- Task
Output the records exactly. Include every line.

- Material for the task
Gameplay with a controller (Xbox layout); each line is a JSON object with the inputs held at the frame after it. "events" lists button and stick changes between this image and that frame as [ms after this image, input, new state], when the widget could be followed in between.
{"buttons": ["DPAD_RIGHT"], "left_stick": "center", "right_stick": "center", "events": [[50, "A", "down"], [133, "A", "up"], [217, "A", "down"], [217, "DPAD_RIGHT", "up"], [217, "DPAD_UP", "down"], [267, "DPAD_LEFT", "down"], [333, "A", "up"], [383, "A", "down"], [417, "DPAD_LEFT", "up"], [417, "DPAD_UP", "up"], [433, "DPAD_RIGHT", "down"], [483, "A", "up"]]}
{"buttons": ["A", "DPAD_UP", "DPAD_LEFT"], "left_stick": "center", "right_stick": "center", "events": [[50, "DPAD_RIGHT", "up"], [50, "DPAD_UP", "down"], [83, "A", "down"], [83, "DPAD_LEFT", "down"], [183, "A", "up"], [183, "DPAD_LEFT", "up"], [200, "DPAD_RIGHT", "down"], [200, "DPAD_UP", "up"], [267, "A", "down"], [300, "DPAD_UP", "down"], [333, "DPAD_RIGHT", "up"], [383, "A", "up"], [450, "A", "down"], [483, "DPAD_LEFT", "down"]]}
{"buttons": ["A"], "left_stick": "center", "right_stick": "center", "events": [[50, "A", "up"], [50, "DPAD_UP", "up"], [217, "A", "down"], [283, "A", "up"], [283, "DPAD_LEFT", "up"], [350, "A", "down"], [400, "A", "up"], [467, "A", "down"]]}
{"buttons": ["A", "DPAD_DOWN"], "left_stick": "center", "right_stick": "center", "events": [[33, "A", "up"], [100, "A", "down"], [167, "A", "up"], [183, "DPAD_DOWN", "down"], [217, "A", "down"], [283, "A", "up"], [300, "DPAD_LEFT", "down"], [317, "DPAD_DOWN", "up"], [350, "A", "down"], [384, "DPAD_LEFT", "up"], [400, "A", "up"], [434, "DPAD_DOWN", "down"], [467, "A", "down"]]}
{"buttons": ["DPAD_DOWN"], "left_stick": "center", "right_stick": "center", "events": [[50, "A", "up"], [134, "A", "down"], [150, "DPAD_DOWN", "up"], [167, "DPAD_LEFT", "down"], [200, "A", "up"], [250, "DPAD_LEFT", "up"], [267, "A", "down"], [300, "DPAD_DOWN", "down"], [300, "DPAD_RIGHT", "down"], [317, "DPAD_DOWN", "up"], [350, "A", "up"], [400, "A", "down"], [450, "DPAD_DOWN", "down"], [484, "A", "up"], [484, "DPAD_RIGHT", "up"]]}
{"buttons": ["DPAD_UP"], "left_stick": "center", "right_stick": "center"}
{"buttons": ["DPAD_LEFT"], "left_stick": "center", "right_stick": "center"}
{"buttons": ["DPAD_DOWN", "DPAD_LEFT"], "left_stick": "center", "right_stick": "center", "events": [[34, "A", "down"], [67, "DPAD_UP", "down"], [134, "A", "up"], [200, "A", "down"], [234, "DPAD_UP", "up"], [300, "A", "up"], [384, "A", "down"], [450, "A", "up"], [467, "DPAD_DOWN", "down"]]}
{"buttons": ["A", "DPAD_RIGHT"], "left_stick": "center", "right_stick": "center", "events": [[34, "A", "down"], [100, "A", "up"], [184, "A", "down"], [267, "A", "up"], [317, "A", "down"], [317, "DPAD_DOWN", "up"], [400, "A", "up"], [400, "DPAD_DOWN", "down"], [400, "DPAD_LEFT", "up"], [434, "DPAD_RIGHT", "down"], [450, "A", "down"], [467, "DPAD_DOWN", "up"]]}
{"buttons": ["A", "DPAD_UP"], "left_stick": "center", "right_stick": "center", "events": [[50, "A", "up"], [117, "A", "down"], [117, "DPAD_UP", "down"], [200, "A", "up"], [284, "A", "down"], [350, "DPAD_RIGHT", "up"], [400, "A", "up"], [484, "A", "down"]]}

- Written answer
Gameplay with a controller (Xbox layout); each line is a JSON object with the inputs held at the frame after it. "events" lists button and stick changes between this image and that frame as [ms after this image, input, new state], when the widget could be followed in between.
{"buttons": ["DPAD_RIGHT"], "left_stick": "center", "right_stick": "center", "events": [[50, "A", "down"], [133, "A", "up"], [217, "A", "down"], [217, "DPAD_RIGHT", "up"], [217, "DPAD_UP", "down"], [267, "DPAD_LEFT", "down"], [333, "A", "up"], [383, "A", "down"], [417, "DPAD_LEFT", "up"], [417, "DPAD_UP", "up"], [433, "DPAD_RIGHT", "down"], [483, "A", "up"]]}
{"buttons": ["A", "DPAD_UP", "DPAD_LEFT"], "left_stick": "center", "right_stick": "center", "events": [[50, "DPAD_RIGHT", "up"], [50, "DPAD_UP", "down"], [83, "A", "down"], [83, "DPAD_LEFT", "down"], [183, "A", "up"], [183, "DPAD_LEFT", "up"], [200, "DPAD_RIGHT", "down"], [200, "DPAD_UP", "up"], [267, "A", "down"], [300, "DPAD_UP", "down"], [333, "DPAD_RIGHT", "up"], [383, "A", "up"], [450, "A", "down"], [483, "DPAD_LEFT", "down"]]}
{"buttons": ["A"], "left_stick": "center", "right_stick": "center", "events": [[50, "A", "up"], [50, "DPAD_UP", "up"], [217, "A", "down"], [283, "A", "up"], [283, "DPAD_LEFT", "up"], [350, "A", "down"], [400, "A", "up"], [467, "A", "down"]]}
{"buttons": ["A", "DPAD_DOWN"], "left_stick": "center", "right_stick": "center", "events": [[33, "A", "up"], [100, "A", "down"], [167, "A", "up"], [183, "DPAD_DOWN", "down"], [217, "A", "down"], [283, "A", "up"], [300, "DPAD_LEFT", "down"], [317, "DPAD_DOWN", "up"], [350, "A", "down"], [384, "DPAD_LEFT", "up"], [400, "A", "up"], [434, "DPAD_DOWN", "down"], [467, "A", "down"]]}
{"buttons": ["DPAD_DOWN"], "left_stick": "center", "right_stick": "center", "events": [[50, "A", "up"], [134, "A", "down"], [150, "DPAD_DOWN", "up"], [167, "DPAD_LEFT", "down"], [200, "A", "up"], [250, "DPAD_LEFT", "up"], [267, "A", "down"], [300, "DPAD_DOWN", "down"], [300, "DPAD_RIGHT", "down"], [317, "DPAD_DOWN", "up"], [350, "A", "up"], [400, "A", "down"], [450, "DPAD_DOWN", "down"], [484, "A", "up"], [484, "DPAD_RIGHT", "up"]]}
{"buttons": ["DPAD_UP"], "left_stick": "center", "right_stick": "center"}
{"buttons": ["DPAD_LEFT"], "left_stick": "center", "right_stick": "center"}
{"buttons": ["DPAD_DOWN", "DPAD_LEFT"], "left_stick": "center", "right_stick": "center", "events": [[34, "A", "down"], [67, "DPAD_UP", "down"], [134, "A", "up"], [200, "A", "down"], [234, "DPAD_UP", "up"], [300, "A", "up"], [384, "A", "down"], [450, "A", "up"], [467, "DPAD_DOWN", "down"]]}
{"buttons": ["A", "DPAD_RIGHT"], "left_stick": "center", "right_stick": "center", "events": [[34, "A", "down"], [100, "A", "up"], [184, "A", "down"], [267, "A", "up"], [317, "A", "down"], [317, "DPAD_DOWN", "up"], [400, "A", "up"], [400, "DPAD_DOWN", "down"], [400, "DPAD_LEFT", "up"], [434, "DPAD_RIGHT", "down"], [450, "A", "down"], [467, "DPAD_DOWN", "up"]]}
{"buttons": ["A", "DPAD_UP"], "left_stick": "center", "right_stick": "center", "events": [[50, "A", "up"], [117, "A", "down"], [117, "DPAD_UP", "down"], [200, "A", "up"], [284, "A", "down"], [350, "DPAD_RIGHT", "up"], [400, "A", "up"], [484, "A", "down"]]}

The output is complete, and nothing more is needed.